Requirement:
Go through the entries below and copy each line containing the word "CROSS".

Provided records:
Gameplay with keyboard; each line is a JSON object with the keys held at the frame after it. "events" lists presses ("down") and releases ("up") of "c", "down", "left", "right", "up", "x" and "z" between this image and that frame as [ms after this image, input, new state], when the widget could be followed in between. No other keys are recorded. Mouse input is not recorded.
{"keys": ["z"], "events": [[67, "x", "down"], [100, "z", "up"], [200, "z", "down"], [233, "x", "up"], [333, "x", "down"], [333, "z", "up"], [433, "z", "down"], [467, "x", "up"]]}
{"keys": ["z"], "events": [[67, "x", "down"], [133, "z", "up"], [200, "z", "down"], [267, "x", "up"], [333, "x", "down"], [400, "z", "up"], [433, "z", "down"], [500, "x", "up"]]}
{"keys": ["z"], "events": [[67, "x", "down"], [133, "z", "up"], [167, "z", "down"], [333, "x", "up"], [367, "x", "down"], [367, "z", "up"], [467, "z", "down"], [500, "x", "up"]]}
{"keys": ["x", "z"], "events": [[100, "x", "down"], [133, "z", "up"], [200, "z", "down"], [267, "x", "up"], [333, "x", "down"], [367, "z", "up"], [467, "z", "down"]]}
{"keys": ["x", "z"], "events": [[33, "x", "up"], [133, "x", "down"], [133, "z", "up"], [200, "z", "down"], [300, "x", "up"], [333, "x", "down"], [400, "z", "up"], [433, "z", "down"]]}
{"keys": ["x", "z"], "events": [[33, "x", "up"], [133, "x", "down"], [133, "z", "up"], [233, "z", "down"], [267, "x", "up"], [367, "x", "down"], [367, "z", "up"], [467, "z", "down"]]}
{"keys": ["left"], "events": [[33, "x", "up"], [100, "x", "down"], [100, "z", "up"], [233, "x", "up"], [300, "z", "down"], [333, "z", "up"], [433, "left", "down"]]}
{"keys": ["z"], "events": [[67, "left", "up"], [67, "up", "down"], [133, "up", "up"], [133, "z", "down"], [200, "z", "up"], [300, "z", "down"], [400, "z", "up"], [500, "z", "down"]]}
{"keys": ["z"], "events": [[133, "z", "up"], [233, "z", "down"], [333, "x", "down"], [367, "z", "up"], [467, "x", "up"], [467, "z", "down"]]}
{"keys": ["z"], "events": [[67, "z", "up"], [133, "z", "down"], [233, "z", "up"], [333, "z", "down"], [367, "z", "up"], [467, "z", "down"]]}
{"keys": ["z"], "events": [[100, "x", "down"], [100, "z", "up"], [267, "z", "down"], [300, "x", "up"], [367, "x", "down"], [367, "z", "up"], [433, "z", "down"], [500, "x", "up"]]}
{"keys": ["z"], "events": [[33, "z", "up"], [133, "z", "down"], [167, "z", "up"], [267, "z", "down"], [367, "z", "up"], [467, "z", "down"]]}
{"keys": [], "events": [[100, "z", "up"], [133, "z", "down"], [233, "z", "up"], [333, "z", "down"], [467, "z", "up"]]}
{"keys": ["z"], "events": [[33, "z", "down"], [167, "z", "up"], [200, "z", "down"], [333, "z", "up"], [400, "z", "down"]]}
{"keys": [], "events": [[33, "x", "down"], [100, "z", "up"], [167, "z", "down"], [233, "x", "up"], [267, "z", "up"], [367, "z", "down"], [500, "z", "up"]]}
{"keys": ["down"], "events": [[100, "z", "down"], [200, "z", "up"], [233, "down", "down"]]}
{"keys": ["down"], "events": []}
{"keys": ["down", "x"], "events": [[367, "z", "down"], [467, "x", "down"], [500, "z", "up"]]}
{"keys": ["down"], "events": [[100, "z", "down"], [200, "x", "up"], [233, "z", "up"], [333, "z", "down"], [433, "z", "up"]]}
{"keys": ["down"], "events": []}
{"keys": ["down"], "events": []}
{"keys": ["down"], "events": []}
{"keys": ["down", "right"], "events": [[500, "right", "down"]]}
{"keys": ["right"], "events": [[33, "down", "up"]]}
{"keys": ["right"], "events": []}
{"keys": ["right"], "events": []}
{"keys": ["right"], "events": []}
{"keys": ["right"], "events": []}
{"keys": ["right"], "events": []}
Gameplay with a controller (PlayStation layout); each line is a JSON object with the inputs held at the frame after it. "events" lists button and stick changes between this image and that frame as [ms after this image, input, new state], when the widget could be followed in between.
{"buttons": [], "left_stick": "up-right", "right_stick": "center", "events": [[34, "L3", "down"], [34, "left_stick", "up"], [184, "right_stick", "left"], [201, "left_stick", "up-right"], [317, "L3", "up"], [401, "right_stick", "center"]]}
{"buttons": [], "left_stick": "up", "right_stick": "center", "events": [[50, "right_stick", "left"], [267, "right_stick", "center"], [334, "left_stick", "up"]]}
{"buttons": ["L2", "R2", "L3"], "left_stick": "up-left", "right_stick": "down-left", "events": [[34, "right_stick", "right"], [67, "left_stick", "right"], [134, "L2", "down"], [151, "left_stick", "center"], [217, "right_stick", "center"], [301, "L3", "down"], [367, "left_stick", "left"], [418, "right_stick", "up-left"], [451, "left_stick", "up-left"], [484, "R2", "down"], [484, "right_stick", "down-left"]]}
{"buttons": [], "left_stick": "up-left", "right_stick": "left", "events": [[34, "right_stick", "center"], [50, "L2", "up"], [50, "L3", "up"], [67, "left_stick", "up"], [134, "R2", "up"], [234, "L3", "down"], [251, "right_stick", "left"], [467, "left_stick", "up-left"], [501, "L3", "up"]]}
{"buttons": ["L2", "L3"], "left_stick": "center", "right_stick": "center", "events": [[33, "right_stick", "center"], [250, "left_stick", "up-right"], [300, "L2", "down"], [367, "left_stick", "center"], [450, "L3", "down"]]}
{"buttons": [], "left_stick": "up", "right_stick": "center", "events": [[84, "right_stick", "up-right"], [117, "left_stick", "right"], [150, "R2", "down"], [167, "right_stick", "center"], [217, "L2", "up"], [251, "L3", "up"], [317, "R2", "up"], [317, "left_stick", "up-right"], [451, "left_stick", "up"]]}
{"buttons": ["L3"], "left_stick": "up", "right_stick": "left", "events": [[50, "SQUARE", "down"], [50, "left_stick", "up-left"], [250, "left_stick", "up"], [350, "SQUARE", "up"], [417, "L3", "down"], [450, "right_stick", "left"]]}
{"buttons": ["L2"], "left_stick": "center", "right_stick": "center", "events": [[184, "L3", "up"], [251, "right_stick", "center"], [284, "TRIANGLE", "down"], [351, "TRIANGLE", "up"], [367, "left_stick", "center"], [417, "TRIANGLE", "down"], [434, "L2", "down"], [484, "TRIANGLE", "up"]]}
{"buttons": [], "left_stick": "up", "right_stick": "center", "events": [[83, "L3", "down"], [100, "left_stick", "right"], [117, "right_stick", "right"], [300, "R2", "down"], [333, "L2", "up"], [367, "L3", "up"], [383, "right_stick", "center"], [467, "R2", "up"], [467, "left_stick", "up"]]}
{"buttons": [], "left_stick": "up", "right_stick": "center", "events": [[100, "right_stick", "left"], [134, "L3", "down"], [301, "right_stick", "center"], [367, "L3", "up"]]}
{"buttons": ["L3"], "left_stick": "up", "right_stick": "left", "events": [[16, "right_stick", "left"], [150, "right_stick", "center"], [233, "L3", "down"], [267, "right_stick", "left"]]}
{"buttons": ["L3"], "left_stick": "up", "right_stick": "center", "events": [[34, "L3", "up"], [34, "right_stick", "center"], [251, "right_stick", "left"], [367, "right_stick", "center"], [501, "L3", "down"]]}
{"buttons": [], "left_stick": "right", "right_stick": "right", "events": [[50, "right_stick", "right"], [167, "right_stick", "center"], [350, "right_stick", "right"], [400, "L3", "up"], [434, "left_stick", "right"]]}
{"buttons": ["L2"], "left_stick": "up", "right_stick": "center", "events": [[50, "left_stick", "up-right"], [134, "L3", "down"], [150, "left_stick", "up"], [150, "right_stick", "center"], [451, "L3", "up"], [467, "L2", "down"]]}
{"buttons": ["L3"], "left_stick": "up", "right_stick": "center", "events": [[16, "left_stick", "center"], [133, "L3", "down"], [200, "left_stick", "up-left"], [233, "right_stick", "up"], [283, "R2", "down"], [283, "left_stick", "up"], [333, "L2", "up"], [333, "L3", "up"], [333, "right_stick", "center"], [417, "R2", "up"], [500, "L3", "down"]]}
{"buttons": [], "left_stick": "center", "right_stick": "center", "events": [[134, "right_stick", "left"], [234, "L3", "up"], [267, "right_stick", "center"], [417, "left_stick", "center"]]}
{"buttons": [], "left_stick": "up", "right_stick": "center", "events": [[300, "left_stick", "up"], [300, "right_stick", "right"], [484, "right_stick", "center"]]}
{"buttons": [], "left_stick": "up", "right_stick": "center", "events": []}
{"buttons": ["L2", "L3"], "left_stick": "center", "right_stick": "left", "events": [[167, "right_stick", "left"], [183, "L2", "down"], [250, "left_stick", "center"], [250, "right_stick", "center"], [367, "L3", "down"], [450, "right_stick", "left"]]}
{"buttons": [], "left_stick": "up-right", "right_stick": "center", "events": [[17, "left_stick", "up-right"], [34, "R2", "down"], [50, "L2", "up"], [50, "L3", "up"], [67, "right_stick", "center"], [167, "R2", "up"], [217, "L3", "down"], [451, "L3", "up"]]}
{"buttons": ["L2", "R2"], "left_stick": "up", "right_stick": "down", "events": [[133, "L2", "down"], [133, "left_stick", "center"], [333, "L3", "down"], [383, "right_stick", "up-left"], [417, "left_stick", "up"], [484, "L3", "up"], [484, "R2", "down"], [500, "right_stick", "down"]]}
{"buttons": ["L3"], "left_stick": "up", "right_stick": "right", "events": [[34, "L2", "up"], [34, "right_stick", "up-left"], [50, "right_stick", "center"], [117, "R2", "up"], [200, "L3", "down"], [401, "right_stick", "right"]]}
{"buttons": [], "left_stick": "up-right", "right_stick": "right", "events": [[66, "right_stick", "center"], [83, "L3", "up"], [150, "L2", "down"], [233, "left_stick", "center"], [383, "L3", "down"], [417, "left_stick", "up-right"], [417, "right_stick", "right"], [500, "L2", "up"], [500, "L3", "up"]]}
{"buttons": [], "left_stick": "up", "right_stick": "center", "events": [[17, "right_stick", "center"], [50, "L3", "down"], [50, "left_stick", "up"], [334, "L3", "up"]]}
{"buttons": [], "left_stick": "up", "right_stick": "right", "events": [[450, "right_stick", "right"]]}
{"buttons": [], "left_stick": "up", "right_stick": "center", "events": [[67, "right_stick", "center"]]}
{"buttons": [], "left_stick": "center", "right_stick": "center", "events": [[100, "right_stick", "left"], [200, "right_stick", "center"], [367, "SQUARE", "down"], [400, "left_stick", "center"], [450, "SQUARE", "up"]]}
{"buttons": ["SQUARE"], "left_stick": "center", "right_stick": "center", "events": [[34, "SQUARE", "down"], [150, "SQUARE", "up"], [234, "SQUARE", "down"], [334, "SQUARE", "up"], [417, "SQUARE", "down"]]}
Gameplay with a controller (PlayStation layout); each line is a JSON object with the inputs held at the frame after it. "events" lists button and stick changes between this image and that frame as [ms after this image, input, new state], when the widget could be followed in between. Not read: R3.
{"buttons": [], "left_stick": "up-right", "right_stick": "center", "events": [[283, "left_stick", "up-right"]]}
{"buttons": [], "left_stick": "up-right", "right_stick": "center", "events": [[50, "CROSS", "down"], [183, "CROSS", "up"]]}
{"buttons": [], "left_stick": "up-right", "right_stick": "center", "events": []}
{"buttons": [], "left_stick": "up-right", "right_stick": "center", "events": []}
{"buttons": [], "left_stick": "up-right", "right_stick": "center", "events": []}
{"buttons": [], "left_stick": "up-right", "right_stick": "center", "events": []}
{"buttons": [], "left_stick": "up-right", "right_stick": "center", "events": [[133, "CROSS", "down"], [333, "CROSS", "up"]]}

Response area:
{"buttons": [], "left_stick": "up-right", "right_stick": "center", "events": [[50, "CROSS", "down"], [183, "CROSS", "up"]]}
{"buttons": [], "left_stick": "up-right", "right_stick": "center", "events": [[133, "CROSS", "down"], [333, "CROSS", "up"]]}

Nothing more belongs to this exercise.